RECORDS SUPPLIED Block Start

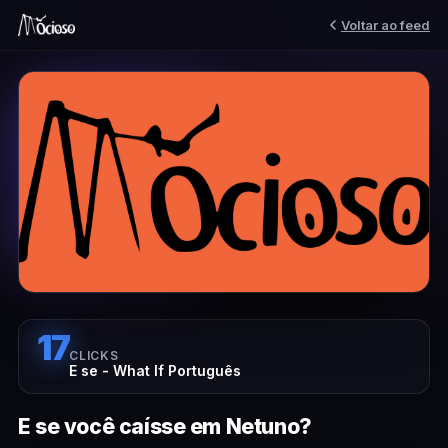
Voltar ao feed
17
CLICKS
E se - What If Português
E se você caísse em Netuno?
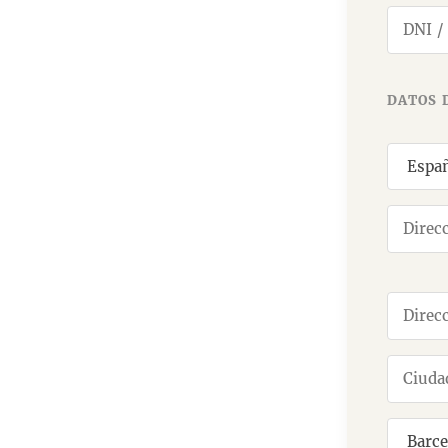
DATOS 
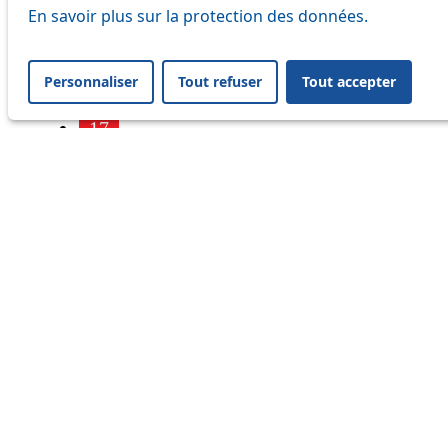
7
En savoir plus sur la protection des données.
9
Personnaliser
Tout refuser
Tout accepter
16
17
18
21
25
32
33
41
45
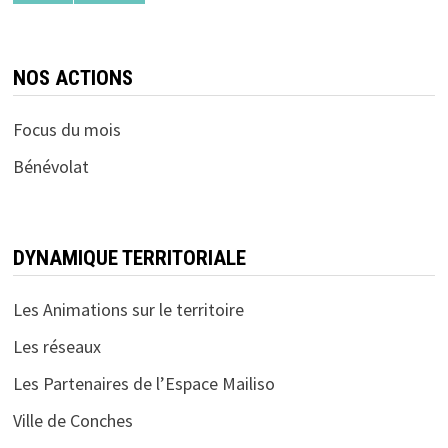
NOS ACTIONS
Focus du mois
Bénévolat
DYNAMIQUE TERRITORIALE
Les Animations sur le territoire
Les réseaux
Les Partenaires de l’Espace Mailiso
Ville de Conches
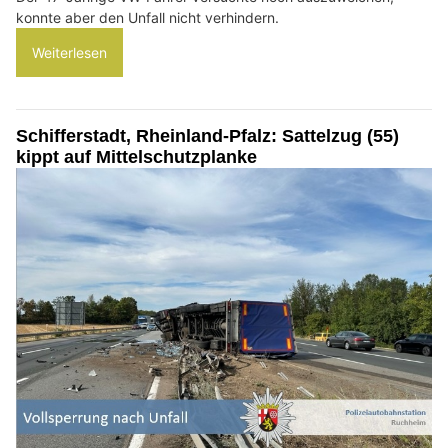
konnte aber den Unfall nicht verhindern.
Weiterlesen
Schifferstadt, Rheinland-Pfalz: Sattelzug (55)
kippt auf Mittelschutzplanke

RECORDS SUPPLIED Block End
RECORDS SUPPLIED Block Start

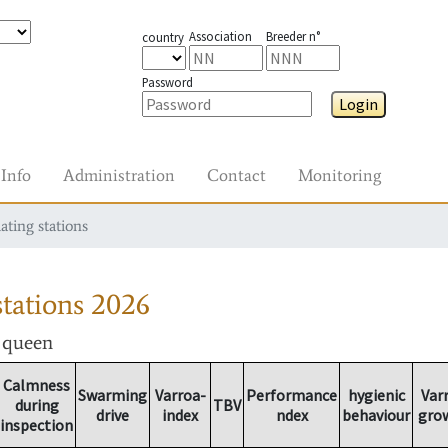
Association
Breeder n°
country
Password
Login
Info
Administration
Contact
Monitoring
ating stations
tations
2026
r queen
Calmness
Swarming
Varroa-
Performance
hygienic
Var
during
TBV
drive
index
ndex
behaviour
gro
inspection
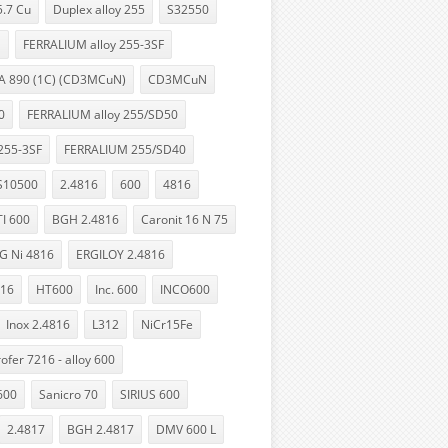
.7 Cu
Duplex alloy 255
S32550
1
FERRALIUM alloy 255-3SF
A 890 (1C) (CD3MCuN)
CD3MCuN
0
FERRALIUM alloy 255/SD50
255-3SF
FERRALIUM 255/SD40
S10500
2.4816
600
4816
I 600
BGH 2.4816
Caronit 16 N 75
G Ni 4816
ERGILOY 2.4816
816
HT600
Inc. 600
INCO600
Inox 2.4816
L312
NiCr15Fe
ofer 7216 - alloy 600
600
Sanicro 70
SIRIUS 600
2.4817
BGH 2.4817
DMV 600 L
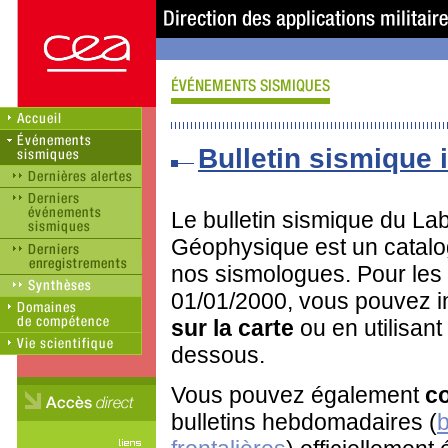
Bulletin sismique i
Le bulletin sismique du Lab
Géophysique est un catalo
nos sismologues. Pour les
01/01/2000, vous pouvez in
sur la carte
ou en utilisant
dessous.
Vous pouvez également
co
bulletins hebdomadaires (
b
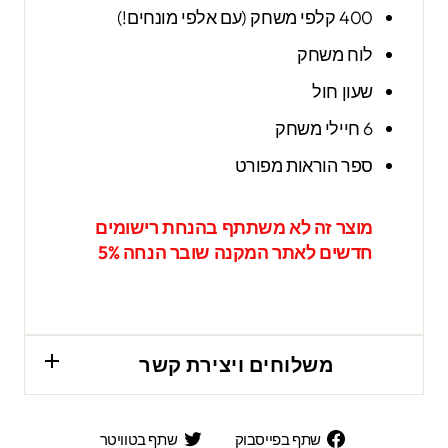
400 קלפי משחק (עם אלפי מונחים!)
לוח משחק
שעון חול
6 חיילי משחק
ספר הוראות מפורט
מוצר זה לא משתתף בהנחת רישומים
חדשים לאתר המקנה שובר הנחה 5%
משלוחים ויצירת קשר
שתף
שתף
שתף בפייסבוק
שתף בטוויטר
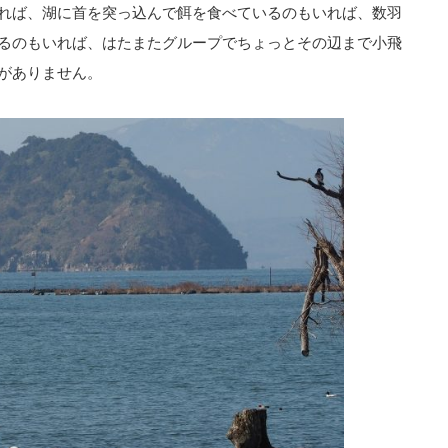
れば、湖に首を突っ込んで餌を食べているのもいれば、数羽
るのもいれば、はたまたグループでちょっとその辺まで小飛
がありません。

RECORDS SUPPLIED Block End
RECORDS SUPPLIED Block Start

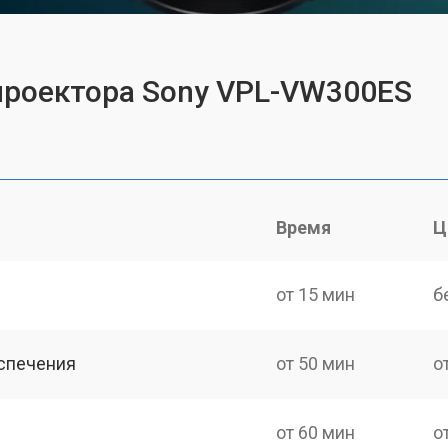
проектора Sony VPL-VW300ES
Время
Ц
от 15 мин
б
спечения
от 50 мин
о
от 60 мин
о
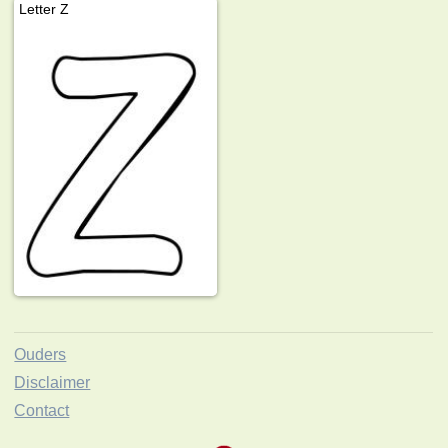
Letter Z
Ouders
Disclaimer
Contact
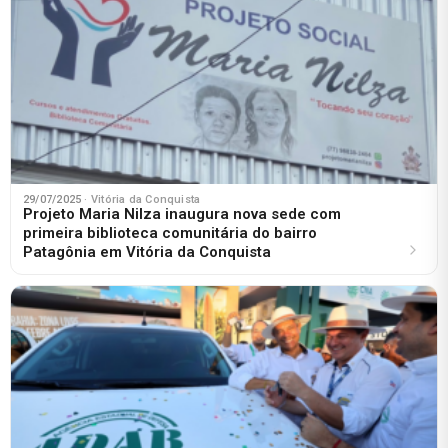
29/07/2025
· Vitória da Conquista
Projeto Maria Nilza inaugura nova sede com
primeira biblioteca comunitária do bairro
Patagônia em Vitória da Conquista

RECORDS SUPPLIED Block End

Pick out each line in the records above that contains the word "משחק", and copy those lines.

400 קלפי משחק (עם אלפי מונחים!)
לוח משחק
6 חיילי משחק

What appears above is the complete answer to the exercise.